Normalizer

Purpose

When sharing code, a large amount of code is usually dedicated to processing the arguments of the functions or methods to check their value and normalize it to a standard format.

The python language offers the ability to accept a large range of input type on a unique function through duck typing. This leads to a better integration of the different objects at stake, for instance to use a xarray.Dataset as a list of dates. TODO: elaborate on this.

CliMetLab offers predefined shortcuts to implement this. The short API aims to address 80% of the use cases using the @normalize_args decorator. The longer forms aims to tackle specific needs.

Compare the following codes snippets:

The following table lists the available normalizers:

Normalizer

Trigger

Example

Enum

tuple

option=("a", "b") option=Enum("a", "b")

EnumList

list

option=["a", "b"] option=EnumList("a", "b")

Date

“date(”

option="date("%Y%m%d") option="Date("%Y%m%d")

DateList

“date-list(”

option="date-list("%Y%m%d") option="DateList("%Y%m%d")

BoundingBox

“bounding-box(”

TODO

Enum

The Enum normalizer pre-process the argument provided when calling the function, modifies it if needed, and provides a normalised value to the function. It ensures that the value in the function is an element of the list provided.

@normalize_args(option=Enum("a", "b"))
def f(self, option):
    assert option in ["a", "b"]
    print(option)

>>> f("a")
"a"
>>> f(None)
MissingArgument

Shortcut: An Enum normalizer is created when a tuple is assigned to a parameter in @normalize_args.

@normalize_args(option=("a", "b"))

EnumList

The EnumList normalizer pre-process the argument provided when calling the function, modifies it if needed, and provides a normalised value to the function. It ensures the following:

  • The value (provided to the function) is a list.

  • Each element of this list belong to the list provided.

  • If None was provided by the user, the full list is used.

@normalize_args(option=EnumList("a", "b"))
def f(self, option):
    for o in option:
        assert o in ["a", "b"]
    print(option)

>>> f("a")
["a"]
>>> f(None)
["a", "b"]

Shortcut: An Enum normalizer is created when a list is assigned to a parameter in @normalize_args.

@normalize_args(option=["a", "b"])
def f(self, option):

Date

Date and time argument used a lot in Climate and Meteorology code.
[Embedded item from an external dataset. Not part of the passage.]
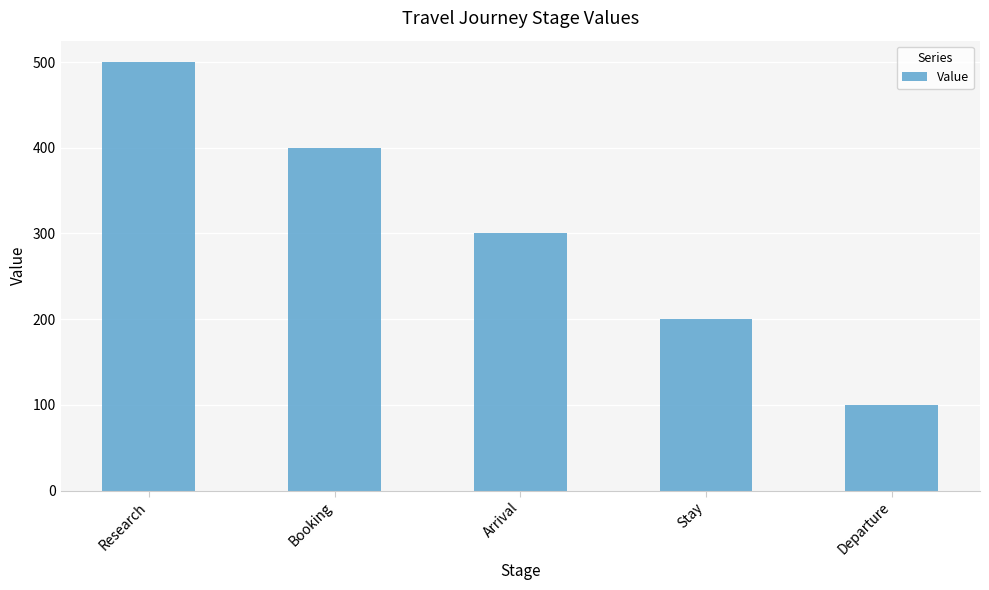

What position from the right is Stay?

2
The Date normalizer .

@normalize_args(date=Date("%Y%m%d"))
def f(self, date):

Shortcut: An Date normalizer is created when a string starting with “date(” is assigned to a parameter in @normalize_args.

@normalize_args(date="date(%Y%m%d)")

DateList

The DateList normalizer is to the Date normalizer what the EnumList is to Enum.
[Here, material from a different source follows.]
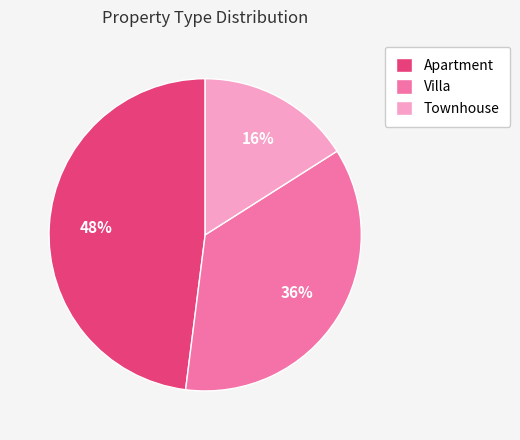

Is the sum of Townhouse and Villa greater than half?

Yes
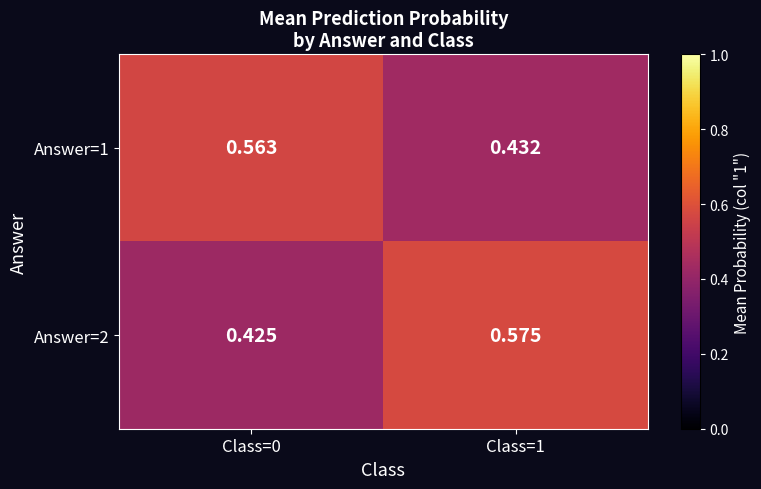

Is the value of Answer=1 at Class=1 greater than the value of Answer=2 at Class=1?

No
@normalize_args(date=DateList("%Y%m%d"))
def f(self, date):

Shortcut: An DateList normalizer is created when a string starting with “date-list(” is assigned to a parameter in @normalize_args.

@normalize_args(date="date-list(%Y%m%d)")

BoundingBox

TODO

Todo

Add more normalizers. For instance, for the “parameter” argument such as `t2m` or `tp`.